> ASSIGNED TASK
Please reproduce the lines below word for word, leaving out the pictures.

> EXTRACTED MATERIAL

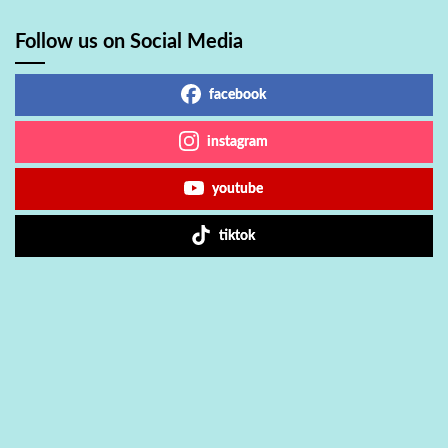
Follow us on Social Media
facebook
instagram
youtube
tiktok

> RESULT
Follow us on Social Media
facebook
instagram
youtube
tiktok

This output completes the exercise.